Frank McCourt, the owner of the Los Angeles Dodgers, has burdened the once prestigious franchise with more than $400 million in debt.
Baseball Commissioner Bud Selig said Wednesday that he would appoint someone to oversee all operations of the Los Angeles Dodgers because of his “deep concerns” about the state of the marquee franchise.
But two people with knowledge of the situation said that he was also strongly considering forcing the sale of the team by invoking his “bests interests of baseball” powers to wrest the team from Frank McCourt, the owner since 2004, who he believes has mismanaged the franchise while enriching himself.
Selig said in a statement that he informed McCourt of his decision, which he said was made to “protect the best interests of the club, its great fans and all of Major League Baseball.”
Selig added that his office would “continue its thorough investigation into the operation and finances of the Dodgers during the period of Mr. McCourt’s ownership.”
McCourt has burdened the once prestigious franchise with more than $400 million in debt, and been embroiled in an ugly and lengthy legal fight with his wife over the terms of their divorce.
Earlier this month, a San Francisco Giants fan was severely beaten outside Dodger Stadium in an incident that McCourt conceded exposed a lack of adequate security at the once venerable ballpark.
If Selig invokes his extraordinary powers, he would seek to gain the support of three-quarters of the sport’s 30 owners, and then sell the Dodgers on McCourt’s behalf.
The two people with knowledge of Selig’s thinking would not be identified because they had not been authorized to talk publicly about the commissioner’s possible plan of action.
They said Selig believes that McCourt has badly damaged the value and reputation of the Dodgers while concerned only with his own profits and perks.
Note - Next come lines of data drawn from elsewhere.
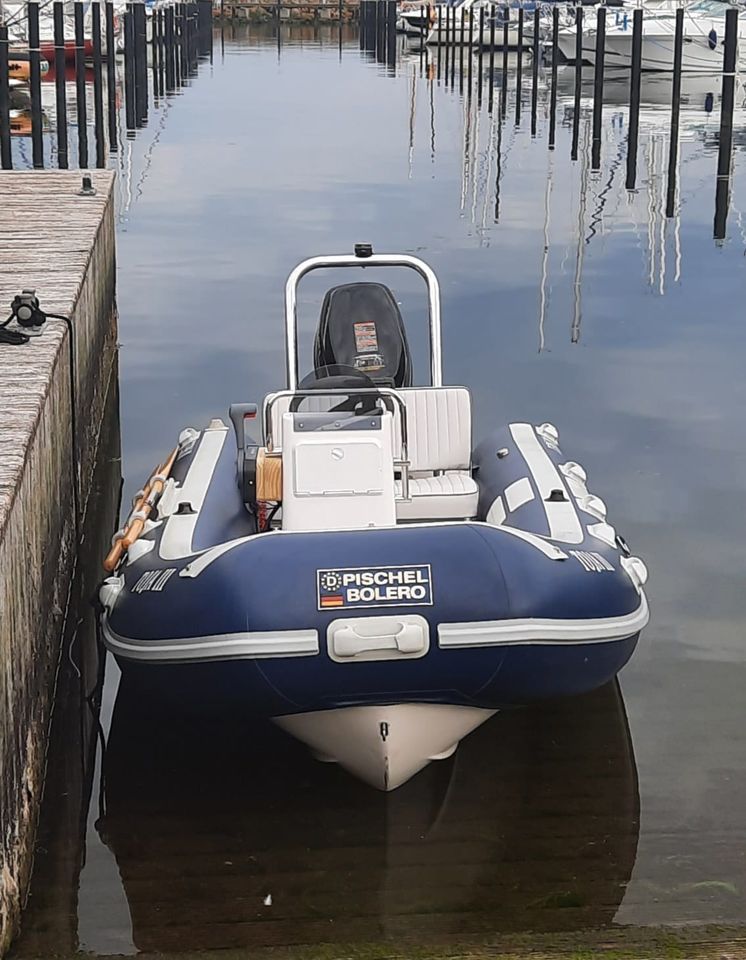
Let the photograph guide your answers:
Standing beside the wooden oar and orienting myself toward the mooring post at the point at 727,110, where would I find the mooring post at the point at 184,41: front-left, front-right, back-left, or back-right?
front-left

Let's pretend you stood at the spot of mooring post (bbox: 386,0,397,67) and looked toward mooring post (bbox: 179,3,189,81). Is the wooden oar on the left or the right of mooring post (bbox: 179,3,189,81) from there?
left

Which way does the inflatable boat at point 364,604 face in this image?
toward the camera

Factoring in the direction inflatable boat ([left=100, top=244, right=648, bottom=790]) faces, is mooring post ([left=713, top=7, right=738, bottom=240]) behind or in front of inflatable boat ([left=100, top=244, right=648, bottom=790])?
behind

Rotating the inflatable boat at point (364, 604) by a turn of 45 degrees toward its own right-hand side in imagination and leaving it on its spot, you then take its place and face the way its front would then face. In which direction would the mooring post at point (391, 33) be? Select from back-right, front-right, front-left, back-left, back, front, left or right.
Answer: back-right

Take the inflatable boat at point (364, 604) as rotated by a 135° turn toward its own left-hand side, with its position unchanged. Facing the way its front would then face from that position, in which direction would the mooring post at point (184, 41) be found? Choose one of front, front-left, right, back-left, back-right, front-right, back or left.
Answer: front-left
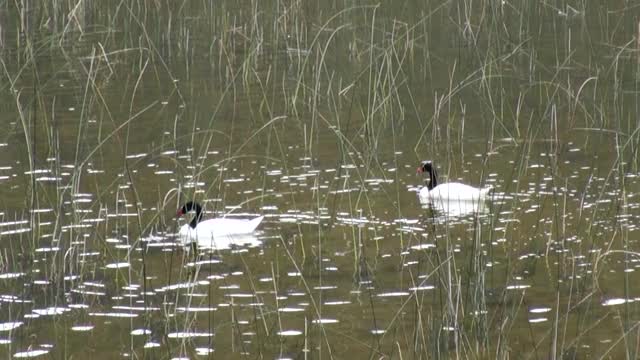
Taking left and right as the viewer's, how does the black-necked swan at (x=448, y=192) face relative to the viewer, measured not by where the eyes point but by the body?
facing to the left of the viewer

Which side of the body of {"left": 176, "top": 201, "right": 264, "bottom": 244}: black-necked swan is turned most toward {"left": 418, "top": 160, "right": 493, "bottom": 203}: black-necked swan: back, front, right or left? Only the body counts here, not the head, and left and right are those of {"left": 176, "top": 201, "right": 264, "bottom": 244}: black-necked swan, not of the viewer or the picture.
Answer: back

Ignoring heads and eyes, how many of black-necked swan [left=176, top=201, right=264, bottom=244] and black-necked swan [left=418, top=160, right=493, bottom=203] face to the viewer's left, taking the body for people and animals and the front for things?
2

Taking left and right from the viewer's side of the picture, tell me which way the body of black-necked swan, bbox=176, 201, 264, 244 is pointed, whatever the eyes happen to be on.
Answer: facing to the left of the viewer

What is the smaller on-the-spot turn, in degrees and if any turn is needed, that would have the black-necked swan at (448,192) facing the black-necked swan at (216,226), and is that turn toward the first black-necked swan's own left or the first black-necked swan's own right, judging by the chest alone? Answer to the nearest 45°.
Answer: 0° — it already faces it
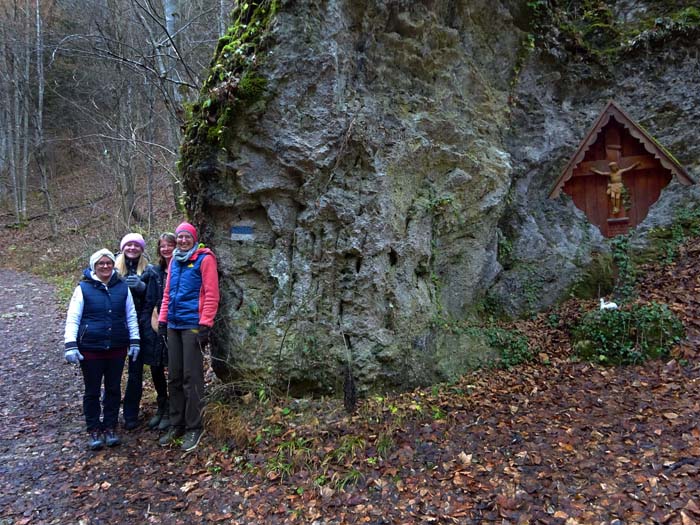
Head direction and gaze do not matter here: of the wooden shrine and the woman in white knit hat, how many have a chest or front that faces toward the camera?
2

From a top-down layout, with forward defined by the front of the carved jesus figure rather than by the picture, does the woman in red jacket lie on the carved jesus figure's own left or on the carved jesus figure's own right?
on the carved jesus figure's own right

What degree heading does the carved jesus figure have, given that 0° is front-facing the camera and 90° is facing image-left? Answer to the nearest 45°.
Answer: approximately 0°

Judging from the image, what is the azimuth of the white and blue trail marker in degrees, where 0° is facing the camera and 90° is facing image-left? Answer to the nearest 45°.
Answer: approximately 0°

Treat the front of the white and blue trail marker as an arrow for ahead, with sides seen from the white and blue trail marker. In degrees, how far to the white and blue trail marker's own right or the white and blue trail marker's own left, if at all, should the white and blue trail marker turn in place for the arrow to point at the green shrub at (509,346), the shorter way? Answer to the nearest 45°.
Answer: approximately 90° to the white and blue trail marker's own left

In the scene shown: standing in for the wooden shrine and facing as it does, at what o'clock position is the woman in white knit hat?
The woman in white knit hat is roughly at 2 o'clock from the wooden shrine.
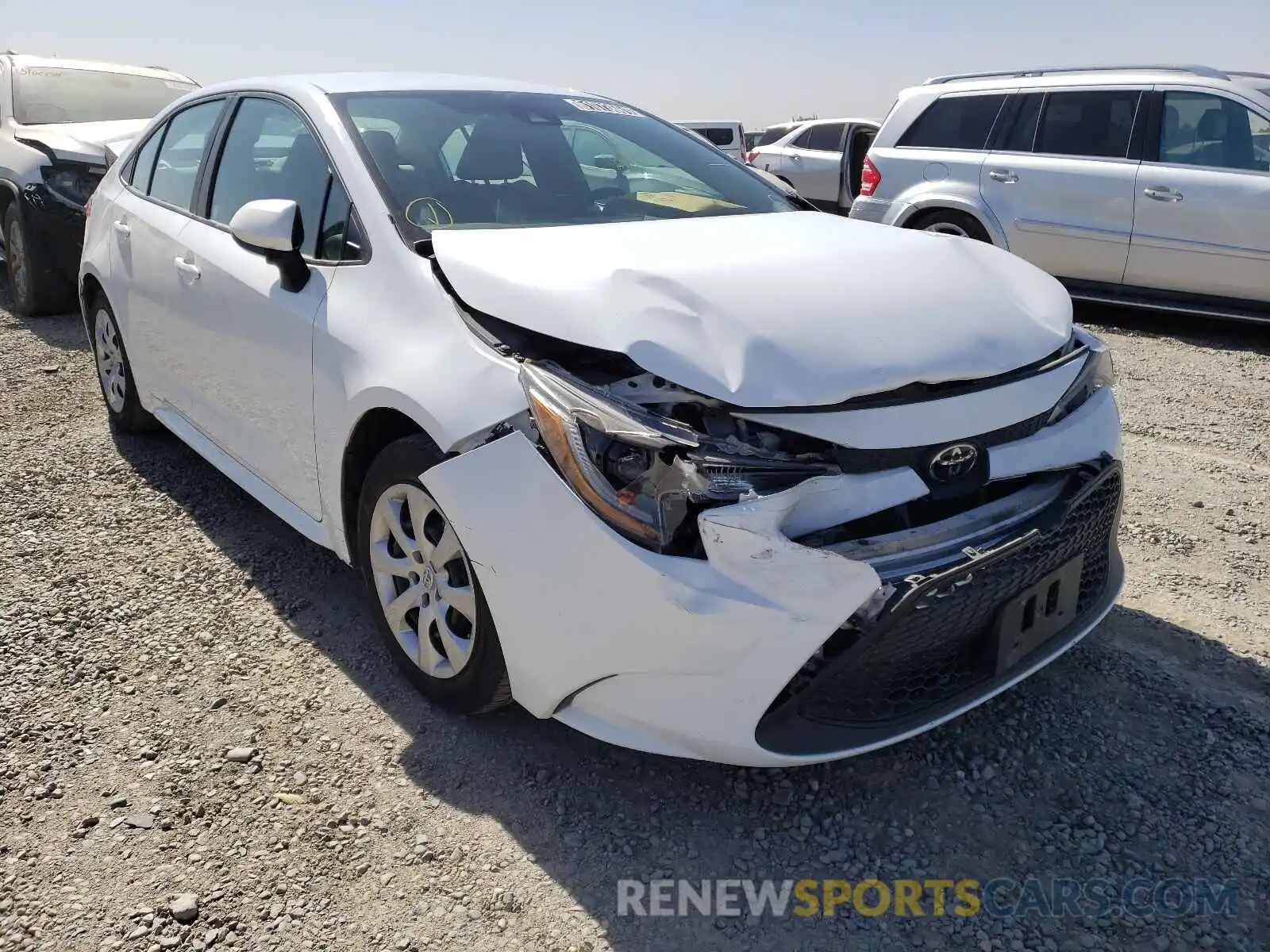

McCourt, a Boston real estate developer who previously tried to buy the Red Sox, has not sought to sell the Dodgers himself, despite his financial troubles and very public fight with his wife, Jamie.
Selig took a stand already against McCourt earlier this year when he rejected McCourt’s request to borrow $200 million from Rupert Murdoch’s Fox Entertainment Group, which previously owned the team.
But Selig refused to let McCourt add more debt to the $433 million he already owes. Selig has approval rights over all team loans. But earlier this month, McCourt got a $30 million personal loan from Fox, which was not within Selig’s powers to deny, The Los Angeles Times reported.
McCourt bought the team seven years ago for $430 million from Fox, a subsidiary of News Corporation. There were a few other bidders, including Malcolm Glazer, the owner of the Tampa Bay Buccaneers; Alan Casden, a real-estate developer; and, to a lesser extent, Dave Checketts, the former president of Madison Square Garden who is now selling his stake in the St. Louis Blues.
But McCourt emerged as the winner despite the financial structure of his deal that included a $145 million loan from Fox, which was eager to unload the Dodgers. Although the overall transaction was viewed as highly leveraged, it satisfied baseball’s debt rules and mollified Fox, which carries baseball nationally and the Dodgers locally on its Fox Sports West regional sports network.
The divorce trial and the publicity surrounding McCourt’s divorce have displeased Selig. The McCourts took $108 million in personal distributions from the team between 2004 and 2009, almost half for personal mortgages and real estate, according to court documents cited by The Los Angeles Times.
And the beating of the Giants fan outside Dodger Stadium raised concerns that McCourt had not been paying enough attention to safety at the aging ballpark or putting enough money into its upkeep.
Although McCourt is not part of Selig’s inner circle, like Fred Wilpon, the principal owner of the Mets, another troubled franchise, it might not be easy to force out even an unpopular owner.
“It would be messy and might establish a precedent that other owners might not want,” said Marc Ganis, a sports-industry consultant. He said it might better wait for McCourt to fail to pay his debt and then step in to run and sell the team. Selig helped orchestrate last year’s sale of the Texas Rangers by Thomas O. Hicks, who had defaulted on his loans, to a group Selig preferred, led by Nolan Ryan.
Through suspensions and strong persuasion, Selig and other baseball officials pushed Marge Schott out as the lead owner of the Cincinnati Reds in 1999, largely for her insensitive remarks about ethnic groups.